Look at each line of the listing. Copy those that hold the string "nuclear".

* [Data shown]:
※

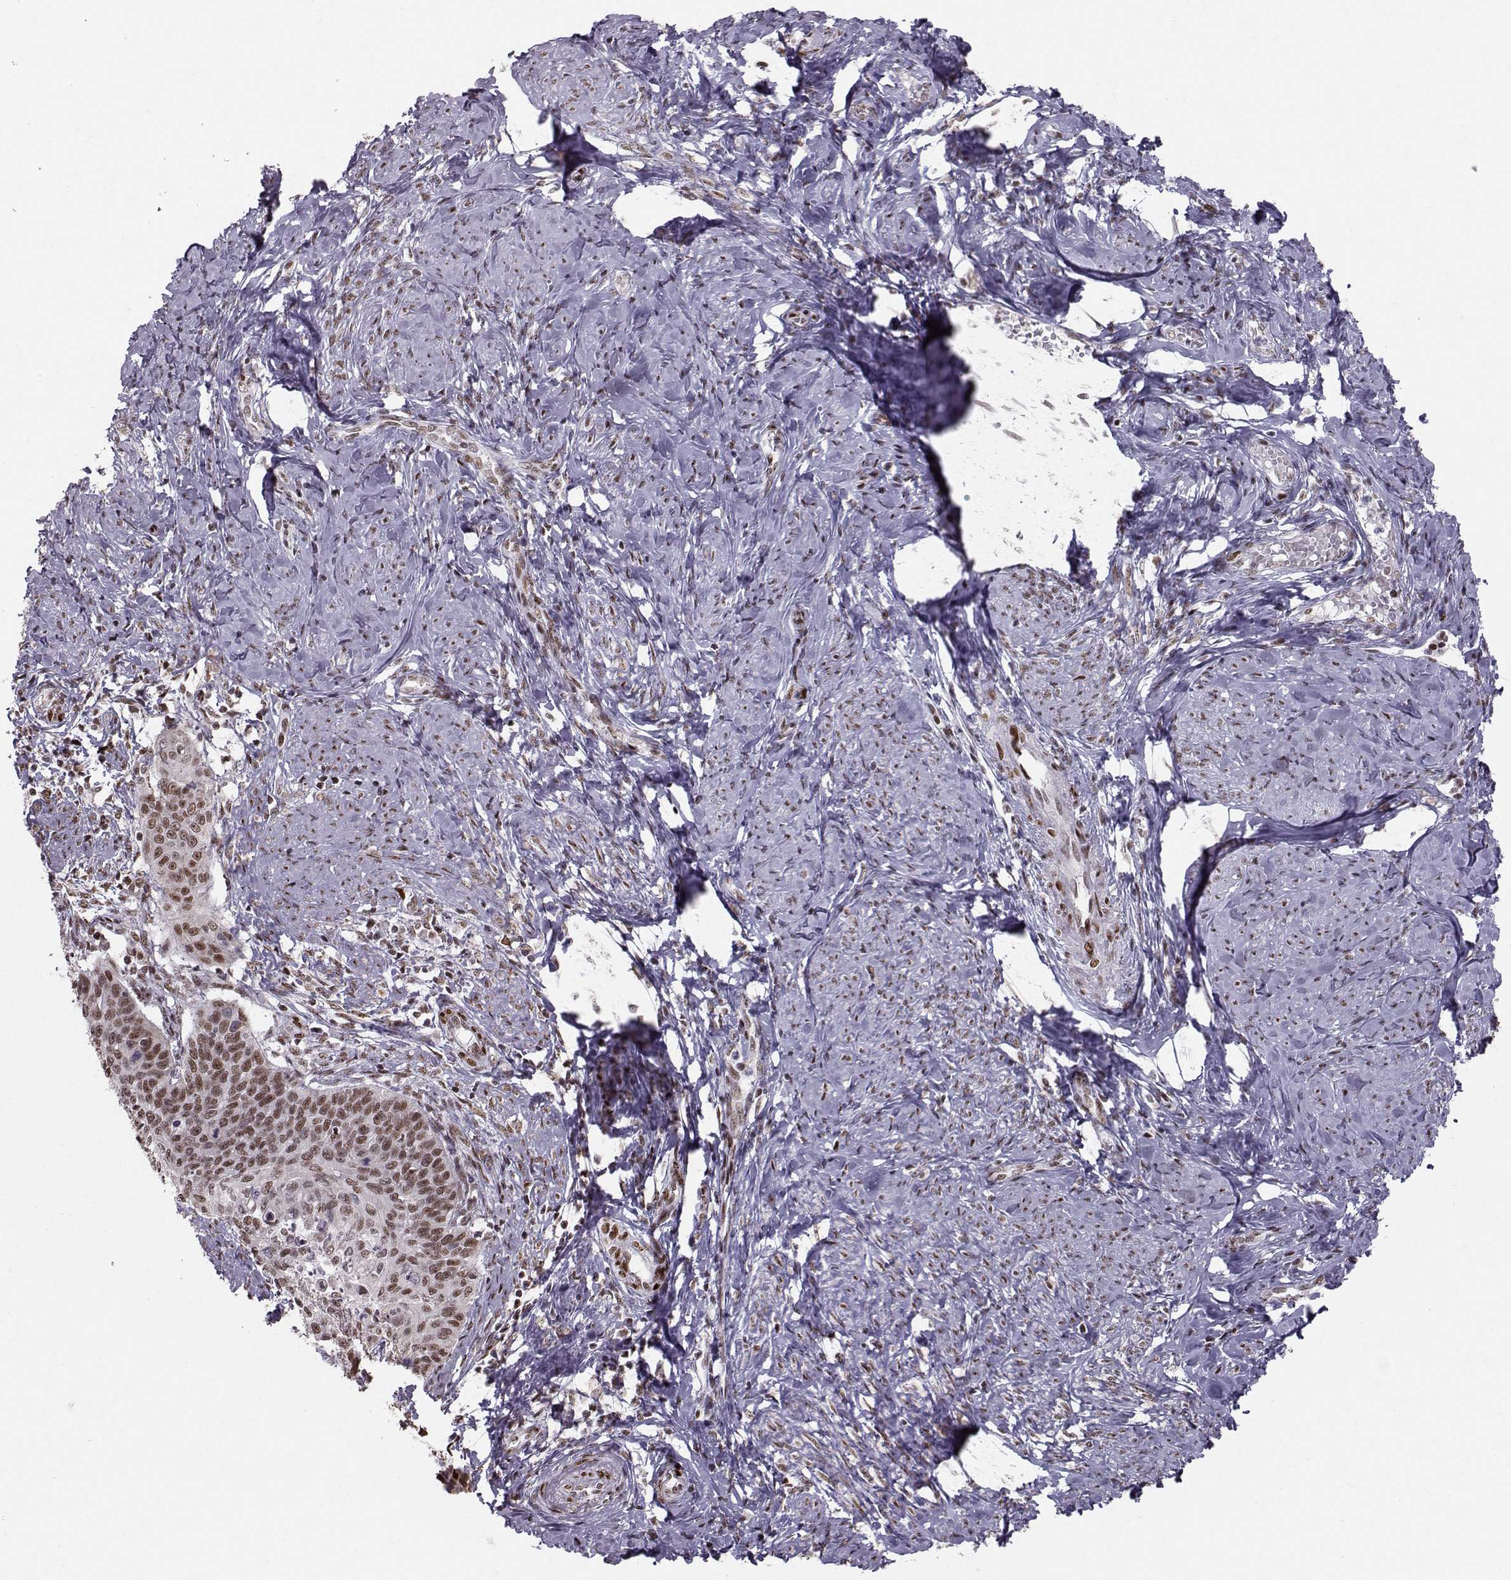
{"staining": {"intensity": "moderate", "quantity": ">75%", "location": "nuclear"}, "tissue": "cervical cancer", "cell_type": "Tumor cells", "image_type": "cancer", "snomed": [{"axis": "morphology", "description": "Normal tissue, NOS"}, {"axis": "morphology", "description": "Squamous cell carcinoma, NOS"}, {"axis": "topography", "description": "Cervix"}], "caption": "Moderate nuclear protein positivity is seen in about >75% of tumor cells in cervical cancer (squamous cell carcinoma).", "gene": "SNAPC2", "patient": {"sex": "female", "age": 39}}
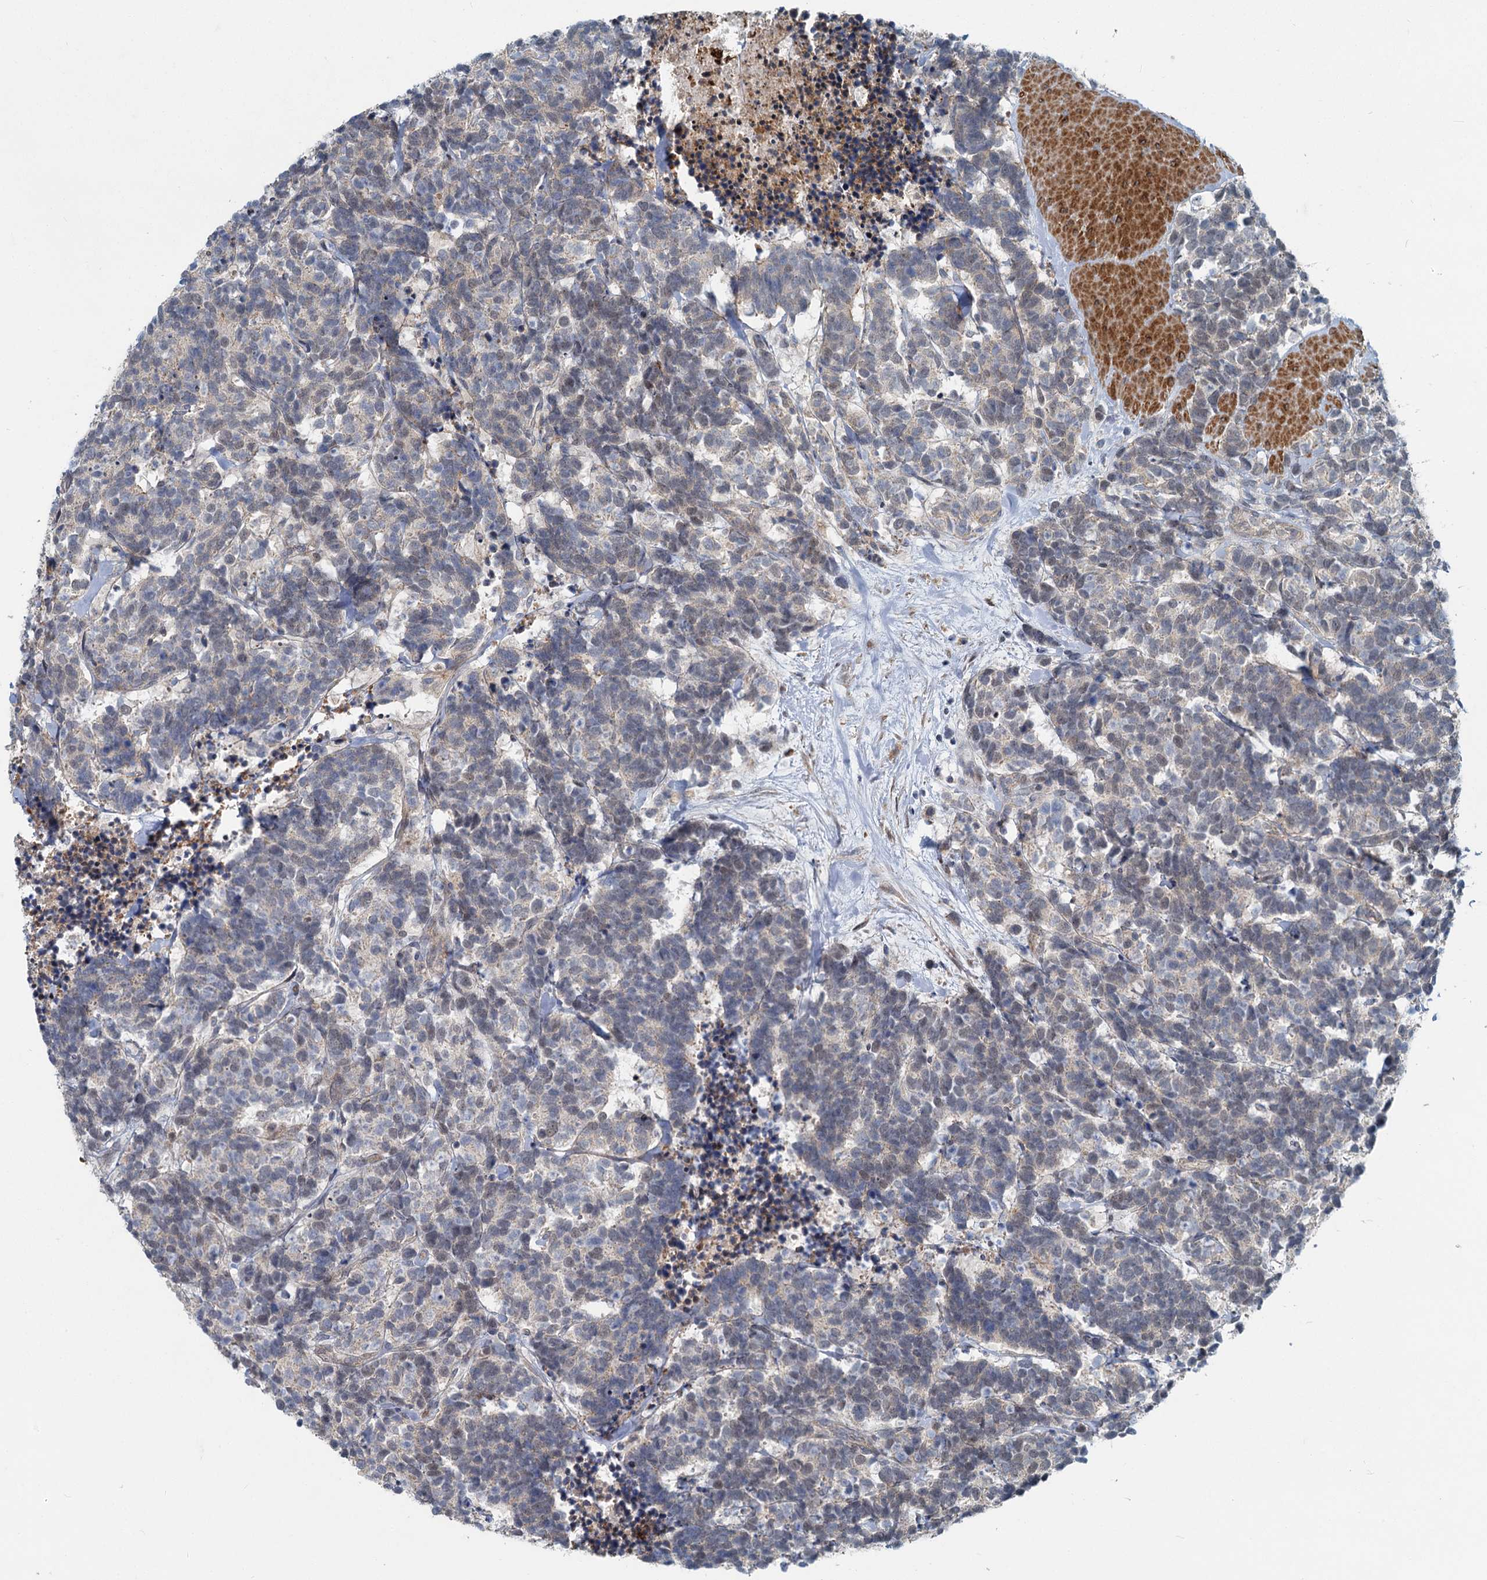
{"staining": {"intensity": "weak", "quantity": "<25%", "location": "cytoplasmic/membranous"}, "tissue": "carcinoid", "cell_type": "Tumor cells", "image_type": "cancer", "snomed": [{"axis": "morphology", "description": "Carcinoma, NOS"}, {"axis": "morphology", "description": "Carcinoid, malignant, NOS"}, {"axis": "topography", "description": "Urinary bladder"}], "caption": "Immunohistochemical staining of human malignant carcinoid shows no significant positivity in tumor cells. (DAB immunohistochemistry visualized using brightfield microscopy, high magnification).", "gene": "ADCY2", "patient": {"sex": "male", "age": 57}}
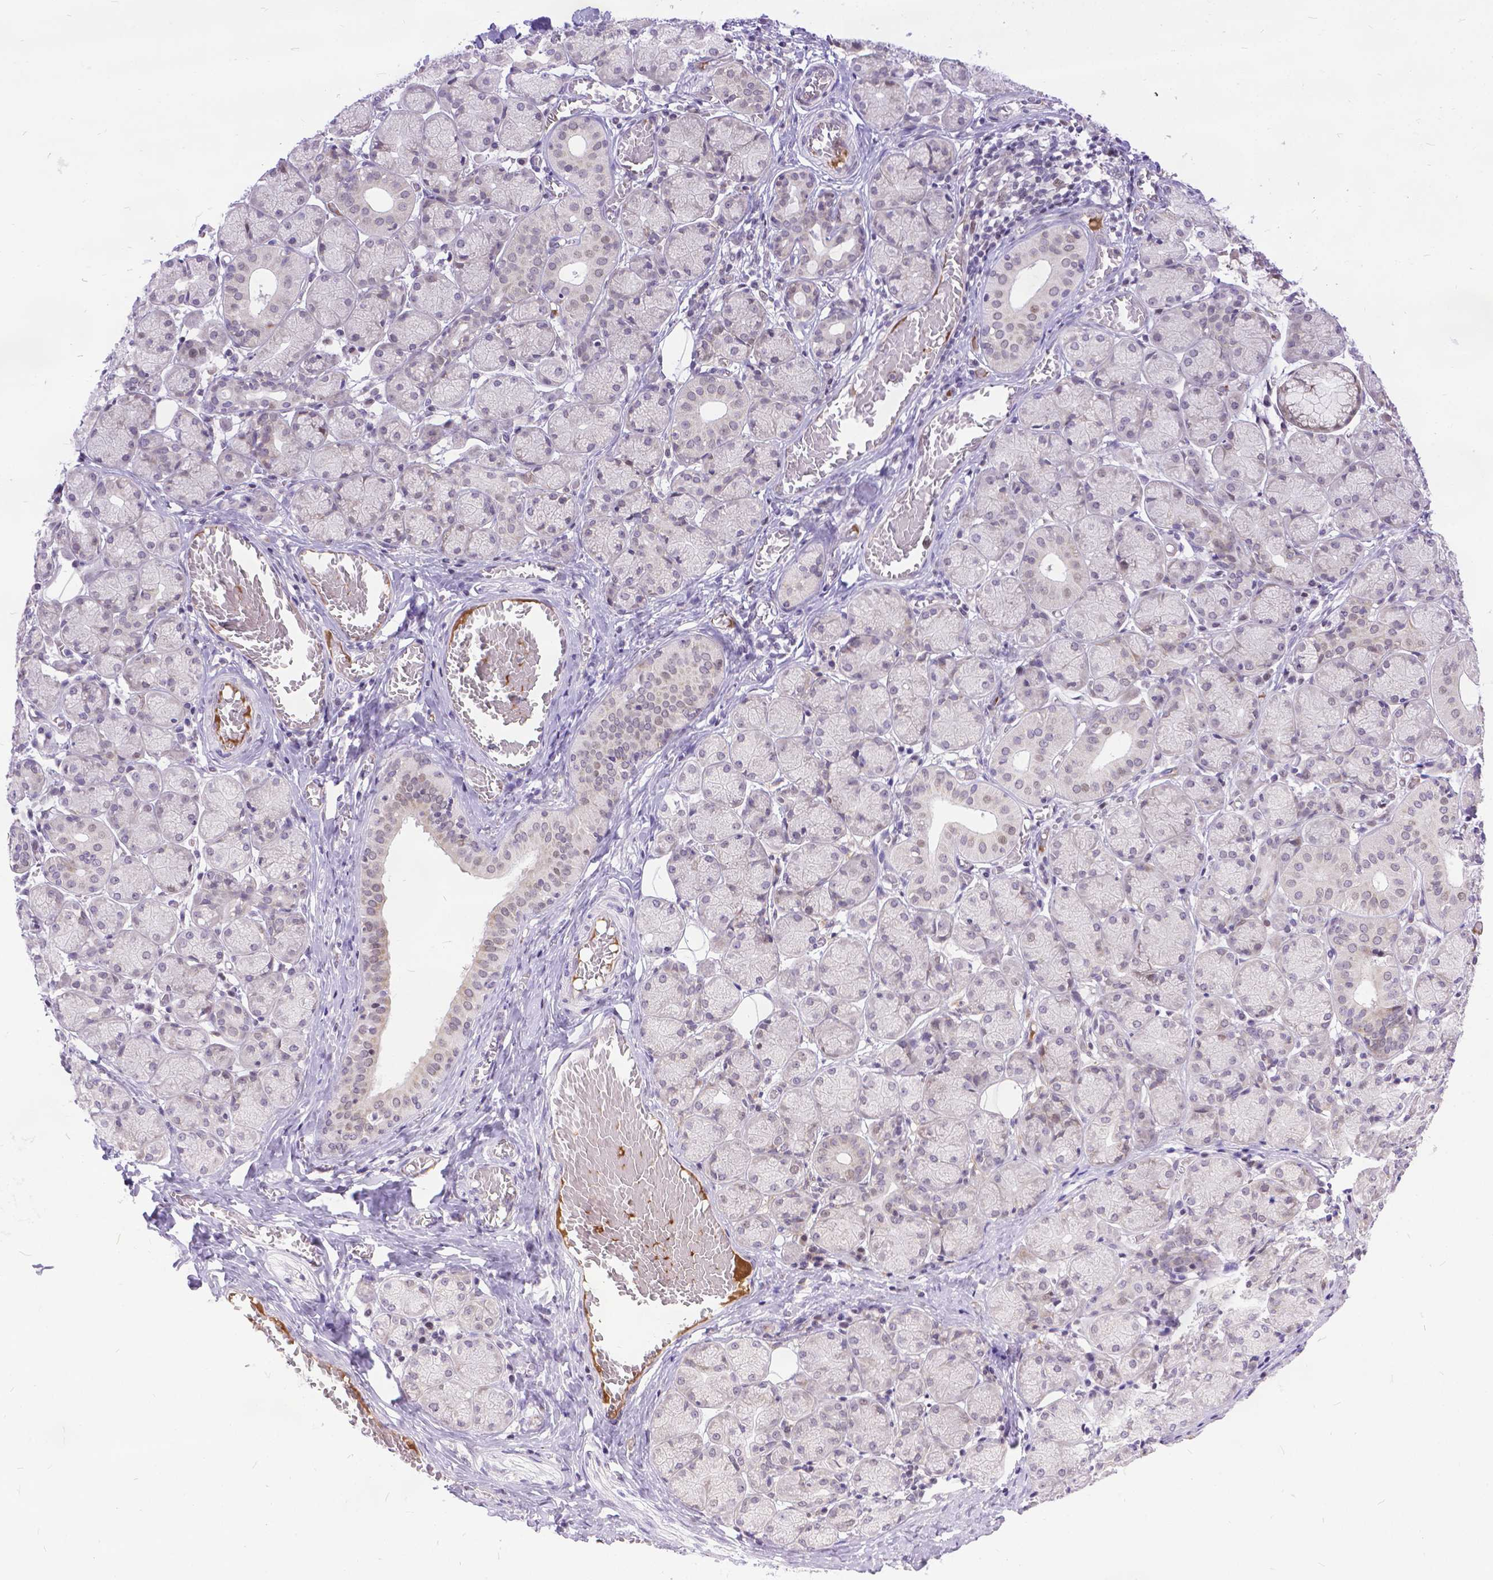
{"staining": {"intensity": "weak", "quantity": "<25%", "location": "nuclear"}, "tissue": "salivary gland", "cell_type": "Glandular cells", "image_type": "normal", "snomed": [{"axis": "morphology", "description": "Normal tissue, NOS"}, {"axis": "topography", "description": "Salivary gland"}, {"axis": "topography", "description": "Peripheral nerve tissue"}], "caption": "A histopathology image of salivary gland stained for a protein shows no brown staining in glandular cells.", "gene": "FAM124B", "patient": {"sex": "female", "age": 24}}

※

* [Response for this exercise]:
{"staining": {"intensity": "moderate", "quantity": ">75%", "location": "nuclear"}, "tissue": "cervical cancer", "cell_type": "Tumor cells", "image_type": "cancer", "snomed": [{"axis": "morphology", "description": "Normal tissue, NOS"}, {"axis": "morphology", "description": "Squamous cell carcinoma, NOS"}, {"axis": "topography", "description": "Cervix"}], "caption": "Moderate nuclear protein positivity is seen in about >75% of tumor cells in cervical cancer (squamous cell carcinoma).", "gene": "SNAPC2", "patient": {"sex": "female", "age": 39}}
{"staining": {"intensity": "weak", "quantity": "<25%", "location": "nuclear"}, "tissue": "salivary gland", "cell_type": "Glandular cells", "image_type": "normal", "snomed": [{"axis": "morphology", "description": "Normal tissue, NOS"}, {"axis": "topography", "description": "Salivary gland"}, {"axis": "topography", "description": "Peripheral nerve tissue"}], "caption": "A histopathology image of salivary gland stained for a protein shows no brown staining in glandular cells.", "gene": "FAM124B", "patient": {"sex": "female", "age": 24}}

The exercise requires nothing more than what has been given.